# REQUIREMENT
Every entry that follows is to be duplicated exactly.

━━━

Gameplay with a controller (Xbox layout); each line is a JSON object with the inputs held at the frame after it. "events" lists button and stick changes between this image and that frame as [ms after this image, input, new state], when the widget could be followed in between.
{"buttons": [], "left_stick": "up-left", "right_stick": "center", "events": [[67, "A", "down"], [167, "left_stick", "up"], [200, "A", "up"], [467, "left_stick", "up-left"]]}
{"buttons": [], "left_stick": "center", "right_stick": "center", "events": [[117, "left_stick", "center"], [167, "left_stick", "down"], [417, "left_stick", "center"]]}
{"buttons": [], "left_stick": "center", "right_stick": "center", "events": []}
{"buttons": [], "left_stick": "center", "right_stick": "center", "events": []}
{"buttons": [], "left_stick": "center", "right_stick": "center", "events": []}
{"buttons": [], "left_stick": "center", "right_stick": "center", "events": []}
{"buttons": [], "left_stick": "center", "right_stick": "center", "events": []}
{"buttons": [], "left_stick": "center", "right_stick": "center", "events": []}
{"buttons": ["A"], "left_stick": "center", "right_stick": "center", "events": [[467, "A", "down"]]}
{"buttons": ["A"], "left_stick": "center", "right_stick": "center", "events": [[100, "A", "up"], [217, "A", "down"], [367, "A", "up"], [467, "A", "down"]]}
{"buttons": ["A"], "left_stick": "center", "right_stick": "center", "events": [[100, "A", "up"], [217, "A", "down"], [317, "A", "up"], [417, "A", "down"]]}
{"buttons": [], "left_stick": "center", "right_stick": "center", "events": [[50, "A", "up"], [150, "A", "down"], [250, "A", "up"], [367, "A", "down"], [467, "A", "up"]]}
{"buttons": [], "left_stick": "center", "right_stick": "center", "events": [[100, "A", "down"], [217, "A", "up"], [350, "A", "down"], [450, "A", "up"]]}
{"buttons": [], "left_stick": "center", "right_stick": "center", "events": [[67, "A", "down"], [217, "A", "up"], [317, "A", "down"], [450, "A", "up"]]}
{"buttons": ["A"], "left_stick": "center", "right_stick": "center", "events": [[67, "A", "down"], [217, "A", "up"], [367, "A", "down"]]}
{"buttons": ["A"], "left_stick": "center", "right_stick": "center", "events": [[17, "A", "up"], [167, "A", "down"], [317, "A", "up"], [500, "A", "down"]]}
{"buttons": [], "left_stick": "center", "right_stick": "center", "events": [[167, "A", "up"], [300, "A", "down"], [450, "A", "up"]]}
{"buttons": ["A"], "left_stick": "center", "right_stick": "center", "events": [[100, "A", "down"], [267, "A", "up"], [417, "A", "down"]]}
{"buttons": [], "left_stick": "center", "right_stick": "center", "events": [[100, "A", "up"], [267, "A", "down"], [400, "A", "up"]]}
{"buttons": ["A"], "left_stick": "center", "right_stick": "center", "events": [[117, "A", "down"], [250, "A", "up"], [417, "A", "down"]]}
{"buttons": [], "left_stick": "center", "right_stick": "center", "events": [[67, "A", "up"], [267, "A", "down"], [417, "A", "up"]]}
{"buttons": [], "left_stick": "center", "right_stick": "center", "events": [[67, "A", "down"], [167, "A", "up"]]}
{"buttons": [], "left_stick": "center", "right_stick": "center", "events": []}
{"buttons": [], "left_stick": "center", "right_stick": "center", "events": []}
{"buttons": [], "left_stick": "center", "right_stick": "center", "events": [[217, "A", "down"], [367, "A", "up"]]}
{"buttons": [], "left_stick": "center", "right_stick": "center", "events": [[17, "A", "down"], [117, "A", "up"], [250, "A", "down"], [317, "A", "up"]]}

━━━

# ANSWER TO THIS PROBLEM
Gameplay with a controller (Xbox layout); each line is a JSON object with the inputs held at the frame after it. "events" lists button and stick changes between this image and that frame as [ms after this image, input, new state], when the widget could be followed in between.
{"buttons": [], "left_stick": "up-left", "right_stick": "center", "events": [[67, "A", "down"], [167, "left_stick", "up"], [200, "A", "up"], [467, "left_stick", "up-left"]]}
{"buttons": [], "left_stick": "center", "right_stick": "center", "events": [[117, "left_stick", "center"], [167, "left_stick", "down"], [417, "left_stick", "center"]]}
{"buttons": [], "left_stick": "center", "right_stick": "center", "events": []}
{"buttons": [], "left_stick": "center", "right_stick": "center", "events": []}
{"buttons": [], "left_stick": "center", "right_stick": "center", "events": []}
{"buttons": [], "left_stick": "center", "right_stick": "center", "events": []}
{"buttons": [], "left_stick": "center", "right_stick": "center", "events": []}
{"buttons": [], "left_stick": "center", "right_stick": "center", "events": []}
{"buttons": ["A"], "left_stick": "center", "right_stick": "center", "events": [[467, "A", "down"]]}
{"buttons": ["A"], "left_stick": "center", "right_stick": "center", "events": [[100, "A", "up"], [217, "A", "down"], [367, "A", "up"], [467, "A", "down"]]}
{"buttons": ["A"], "left_stick": "center", "right_stick": "center", "events": [[100, "A", "up"], [217, "A", "down"], [317, "A", "up"], [417, "A", "down"]]}
{"buttons": [], "left_stick": "center", "right_stick": "center", "events": [[50, "A", "up"], [150, "A", "down"], [250, "A", "up"], [367, "A", "down"], [467, "A", "up"]]}
{"buttons": [], "left_stick": "center", "right_stick": "center", "events": [[100, "A", "down"], [217, "A", "up"], [350, "A", "down"], [450, "A", "up"]]}
{"buttons": [], "left_stick": "center", "right_stick": "center", "events": [[67, "A", "down"], [217, "A", "up"], [317, "A", "down"], [450, "A", "up"]]}
{"buttons": ["A"], "left_stick": "center", "right_stick": "center", "events": [[67, "A", "down"], [217, "A", "up"], [367, "A", "down"]]}
{"buttons": ["A"], "left_stick": "center", "right_stick": "center", "events": [[17, "A", "up"], [167, "A", "down"], [317, "A", "up"], [500, "A", "down"]]}
{"buttons": [], "left_stick": "center", "right_stick": "center", "events": [[167, "A", "up"], [300, "A", "down"], [450, "A", "up"]]}
{"buttons": ["A"], "left_stick": "center", "right_stick": "center", "events": [[100, "A", "down"], [267, "A", "up"], [417, "A", "down"]]}
{"buttons": [], "left_stick": "center", "right_stick": "center", "events": [[100, "A", "up"], [267, "A", "down"], [400, "A", "up"]]}
{"buttons": ["A"], "left_stick": "center", "right_stick": "center", "events": [[117, "A", "down"], [250, "A", "up"], [417, "A", "down"]]}
{"buttons": [], "left_stick": "center", "right_stick": "center", "events": [[67, "A", "up"], [267, "A", "down"], [417, "A", "up"]]}
{"buttons": [], "left_stick": "center", "right_stick": "center", "events": [[67, "A", "down"], [167, "A", "up"]]}
{"buttons": [], "left_stick": "center", "right_stick": "center", "events": []}
{"buttons": [], "left_stick": "center", "right_stick": "center", "events": []}
{"buttons": [], "left_stick": "center", "right_stick": "center", "events": [[217, "A", "down"], [367, "A", "up"]]}
{"buttons": [], "left_stick": "center", "right_stick": "center", "events": [[17, "A", "down"], [117, "A", "up"], [250, "A", "down"], [317, "A", "up"]]}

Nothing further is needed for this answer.